_What the exercise asks_. Copy out the data exactly, leaving the pictures behind.

Stored data entries

· · · · ·

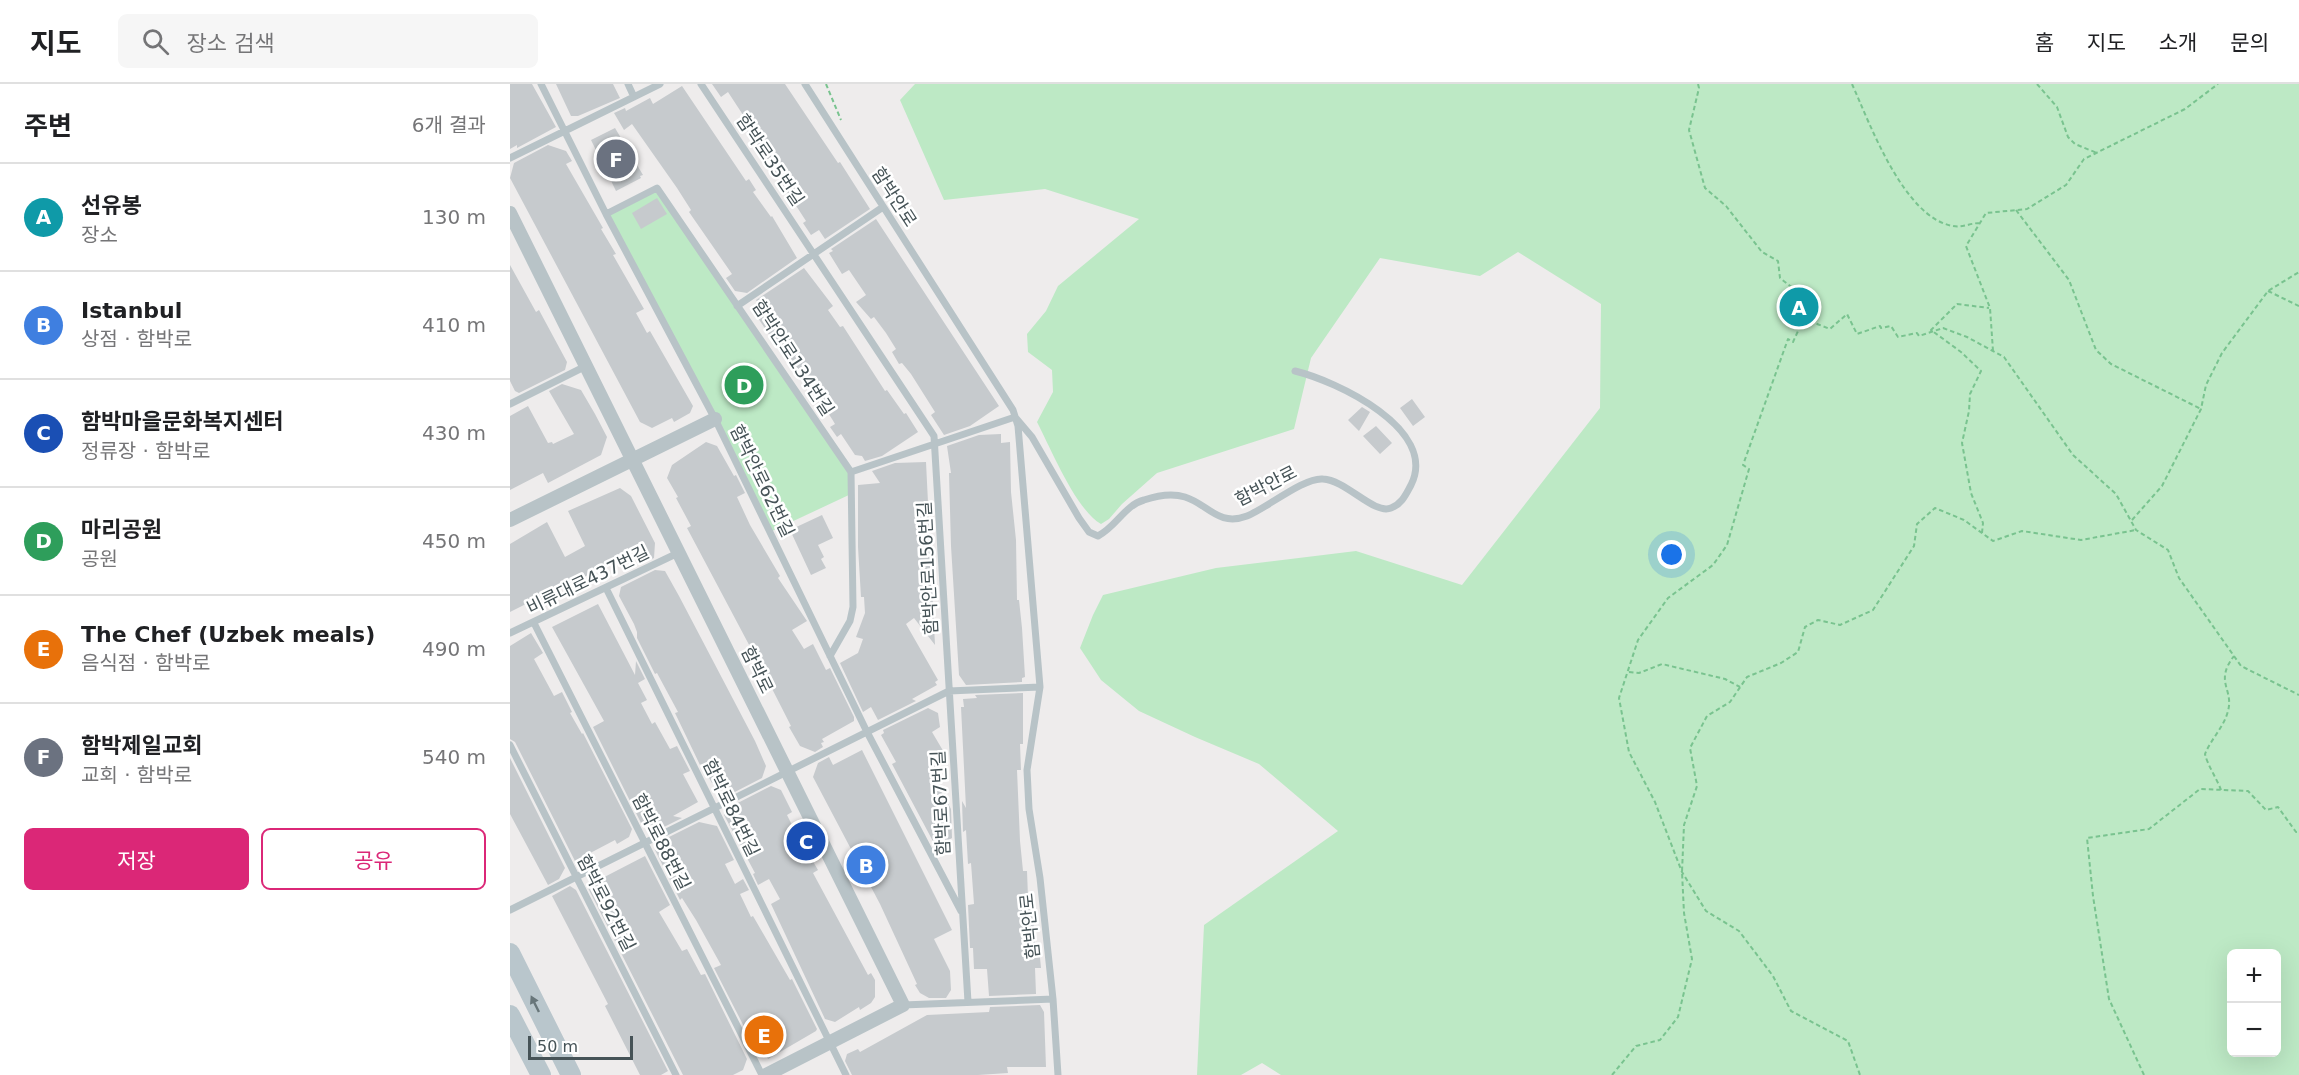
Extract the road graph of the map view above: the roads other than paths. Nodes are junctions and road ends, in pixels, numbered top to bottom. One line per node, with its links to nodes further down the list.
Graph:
1 (541, 84): 7 (lane, 함박안로62번길)
2 (628, 84): 6 (lane)
3 (660, 84): 6 (lane)
4 (701, 84): 12 (lane, 함박로35번길)
5 (805, 84): 9 (lane, 함박안로)
6 (634, 97): 7 (lane)
7 (564, 131): 8 (lane); 11 (lane, 함박안로62번길)
8 (510, 158)
9 (883, 207): 12 (lane, 함박안로134번길); 17 (lane, 함박안로)
10 (510, 213): 14 (street, 함박로)
11 (606, 214): 13 (lane); 18 (lane, 함박안로62번길)
12 (813, 254): 13 (lane, 함박안로134번길); 19 (lane)
13 (737, 306): 21 (lane, 함박안로134번길)
14 (586, 366): 16 (lane); 20 (street, 함박로)
15 (1295, 371): 17 (lane, 함박안로)
16 (511, 401)
17 (1015, 417): 19 (lane); 28 (lane, 함박안로)
18 (715, 419): 20 (street); 27 (lane, 함박안로62번길)
19 (936, 444): 21 (lane); 29 (lane, 함박안로156번길)
20 (632, 460): 22 (street); 23 (street, 함박로)
21 (851, 472): 27 (lane)
22 (510, 520)
23 (678, 553): 24 (lane, 비류대로437번길); 32 (street, 함박로)
24 (606, 588): 25 (lane, 비류대로437번길); 33 (lane, 함박로84번길)
25 (534, 623): 26 (lane, 비류대로437번길); 34 (lane, 함박로88번길)
26 (510, 633)
27 (830, 656): 30 (lane, 함박안로62번길)
28 (1040, 687): 29 (lane); 39 (lane, 함박안로)
29 (949, 691): 30 (lane); 37 (lane, 함박로67번길)
30 (867, 732): 32 (lane); 37 (lane, 함박로67번길)
31 (510, 745): 35 (lane, 함박로92번길)
32 (787, 771): 33 (lane); 41 (street, 함박로)
33 (714, 808): 34 (lane); 43 (lane, 함박로84번길)
34 (645, 842): 35 (lane); 47 (lane, 함박로88번길)
35 (576, 876): 36 (lane); 46 (lane, 함박로92번길)
36 (510, 910)
37 (963, 914): 40 (lane, 함박로67번길)
38 (510, 953): 45 (main road, one-way to 38)
39 (1053, 999): 40 (lane); 50 (lane, 함박안로)
40 (968, 1002): 41 (lane)
41 (903, 1005): 43 (street)
42 (510, 1015): 44 (main road)
43 (831, 1041): 48 (street); 49 (lane, 함박로84번길)
44 (541, 1075)
45 (571, 1075)
46 (676, 1075)
47 (762, 1075)
48 (766, 1075)
49 (846, 1075)
50 (1058, 1075)

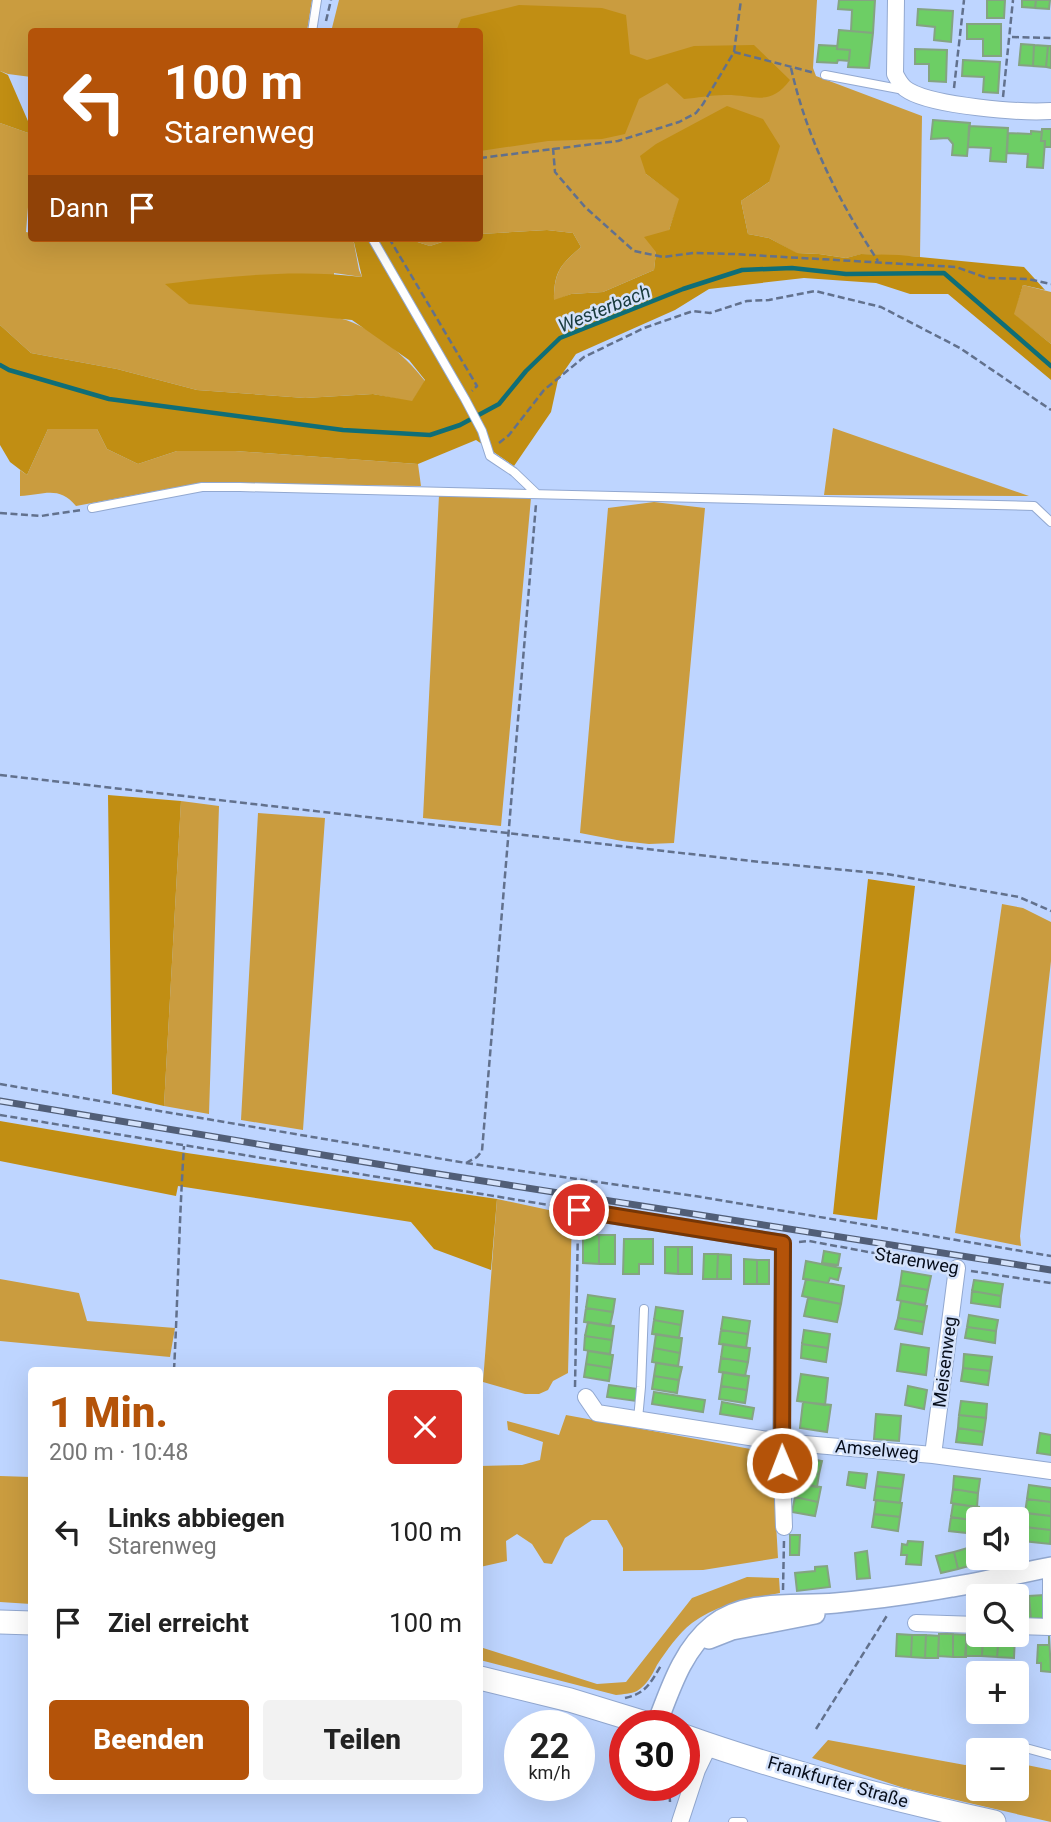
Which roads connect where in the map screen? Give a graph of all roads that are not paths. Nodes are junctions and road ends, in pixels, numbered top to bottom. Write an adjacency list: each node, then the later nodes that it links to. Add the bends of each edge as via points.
1 (317, 0): 3 (lane)
2 (896, 0): 5 (street, via 895,74)
3 (313, 28)
4 (825, 75): 5 (lane)
5 (907, 90): 6 (street, via 1002,110)
6 (1051, 111)
7 (374, 242): 8 (lane, via 465,399 490,456)
8 (537, 494): 9 (lane, via 202,487); 10 (lane, via 1034,506)
9 (92, 508)
10 (1051, 522)
11 (579, 1210): 16 (street, via 783,1243)
12 (957, 1268): 17 (street, Meisenweg)
13 (644, 1309): 15 (lane)
14 (586, 1397): 15 (street, Amselweg, via 597,1413)
15 (638, 1419): 16 (street, Amselweg)
16 (781, 1442): 17 (street, Amselweg); 19 (street)
17 (933, 1455): 18 (street, Amselweg)
18 (1051, 1471)
19 (784, 1527)
20 (1051, 1567): 26 (street); 28 (street, via 952,1587 739,1612 713,1626 691,1650)
21 (0, 1622): 22 (main road)
22 (28, 1623)
23 (916, 1623): 24 (street)
24 (966, 1625)
25 (1029, 1626): 26 (street)
26 (1050, 1627)
27 (483, 1679): 29 (main road)
28 (662, 1710)
29 (609, 1712)
30 (700, 1742): 31 (main road, Frankfurter Straße)
31 (709, 1745): 32 (street); 36 (street); 39 (main road, Frankfurter Straße, via 901,1801)
32 (700, 1746)
33 (1029, 1749): 34 (lane)
34 (1051, 1755)
35 (680, 1801): 36 (street)
36 (680, 1819)
37 (733, 1822): 38 (lane)
38 (743, 1822)
39 (994, 1822)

· · · · ·

_Solution to this problem_.
Extract the road graph of the map view above: the roads other than paths. Nodes are junctions and road ends, in pixels, numbered top to bottom. One line per node, with its links to nodes further down the list.
Graph:
1 (541, 84): 7 (lane, 함박안로62번길)
2 (628, 84): 6 (lane)
3 (660, 84): 6 (lane)
4 (701, 84): 12 (lane, 함박로35번길)
5 (805, 84): 9 (lane, 함박안로)
6 (634, 97): 7 (lane)
7 (564, 131): 8 (lane); 11 (lane, 함박안로62번길)
8 (510, 158)
9 (883, 207): 12 (lane, 함박안로134번길); 17 (lane, 함박안로)
10 (510, 213): 14 (street, 함박로)
11 (606, 214): 13 (lane); 18 (lane, 함박안로62번길)
12 (813, 254): 13 (lane, 함박안로134번길); 19 (lane)
13 (737, 306): 21 (lane, 함박안로134번길)
14 (586, 366): 16 (lane); 20 (street, 함박로)
15 (1295, 371): 17 (lane, 함박안로)
16 (511, 401)
17 (1015, 417): 19 (lane); 28 (lane, 함박안로)
18 (715, 419): 20 (street); 27 (lane, 함박안로62번길)
19 (936, 444): 21 (lane); 29 (lane, 함박안로156번길)
20 (632, 460): 22 (street); 23 (street, 함박로)
21 (851, 472): 27 (lane)
22 (510, 520)
23 (678, 553): 24 (lane, 비류대로437번길); 32 (street, 함박로)
24 (606, 588): 25 (lane, 비류대로437번길); 33 (lane, 함박로84번길)
25 (534, 623): 26 (lane, 비류대로437번길); 34 (lane, 함박로88번길)
26 (510, 633)
27 (830, 656): 30 (lane, 함박안로62번길)
28 (1040, 687): 29 (lane); 39 (lane, 함박안로)
29 (949, 691): 30 (lane); 37 (lane, 함박로67번길)
30 (867, 732): 32 (lane); 37 (lane, 함박로67번길)
31 (510, 745): 35 (lane, 함박로92번길)
32 (787, 771): 33 (lane); 41 (street, 함박로)
33 (714, 808): 34 (lane); 43 (lane, 함박로84번길)
34 (645, 842): 35 (lane); 47 (lane, 함박로88번길)
35 (576, 876): 36 (lane); 46 (lane, 함박로92번길)
36 (510, 910)
37 (963, 914): 40 (lane, 함박로67번길)
38 (510, 953): 45 (main road, one-way to 38)
39 (1053, 999): 40 (lane); 50 (lane, 함박안로)
40 (968, 1002): 41 (lane)
41 (903, 1005): 43 (street)
42 (510, 1015): 44 (main road)
43 (831, 1041): 48 (street); 49 (lane, 함박로84번길)
44 (541, 1075)
45 (571, 1075)
46 (676, 1075)
47 (762, 1075)
48 (766, 1075)
49 (846, 1075)
50 (1058, 1075)

Which roads connect where in the map screen? Give a graph of all roads that are not paths. Nodes are junctions and road ends, in pixels, numbered top to bottom. Write an adjacency list: each node, then the later nodes that it links to. Add the bends of each edge as via points.
1 (317, 0): 3 (lane)
2 (896, 0): 5 (street, via 895,74)
3 (313, 28)
4 (825, 75): 5 (lane)
5 (907, 90): 6 (street, via 1002,110)
6 (1051, 111)
7 (374, 242): 8 (lane, via 465,399 490,456)
8 (537, 494): 9 (lane, via 202,487); 10 (lane, via 1034,506)
9 (92, 508)
10 (1051, 522)
11 (579, 1210): 16 (street, via 783,1243)
12 (957, 1268): 17 (street, Meisenweg)
13 (644, 1309): 15 (lane)
14 (586, 1397): 15 (street, Amselweg, via 597,1413)
15 (638, 1419): 16 (street, Amselweg)
16 (781, 1442): 17 (street, Amselweg); 19 (street)
17 (933, 1455): 18 (street, Amselweg)
18 (1051, 1471)
19 (784, 1527)
20 (1051, 1567): 26 (street); 28 (street, via 952,1587 739,1612 713,1626 691,1650)
21 (0, 1622): 22 (main road)
22 (28, 1623)
23 (916, 1623): 24 (street)
24 (966, 1625)
25 (1029, 1626): 26 (street)
26 (1050, 1627)
27 (483, 1679): 29 (main road)
28 (662, 1710)
29 (609, 1712)
30 (700, 1742): 31 (main road, Frankfurter Straße)
31 (709, 1745): 32 (street); 36 (street); 39 (main road, Frankfurter Straße, via 901,1801)
32 (700, 1746)
33 (1029, 1749): 34 (lane)
34 (1051, 1755)
35 (680, 1801): 36 (street)
36 (680, 1819)
37 (733, 1822): 38 (lane)
38 (743, 1822)
39 (994, 1822)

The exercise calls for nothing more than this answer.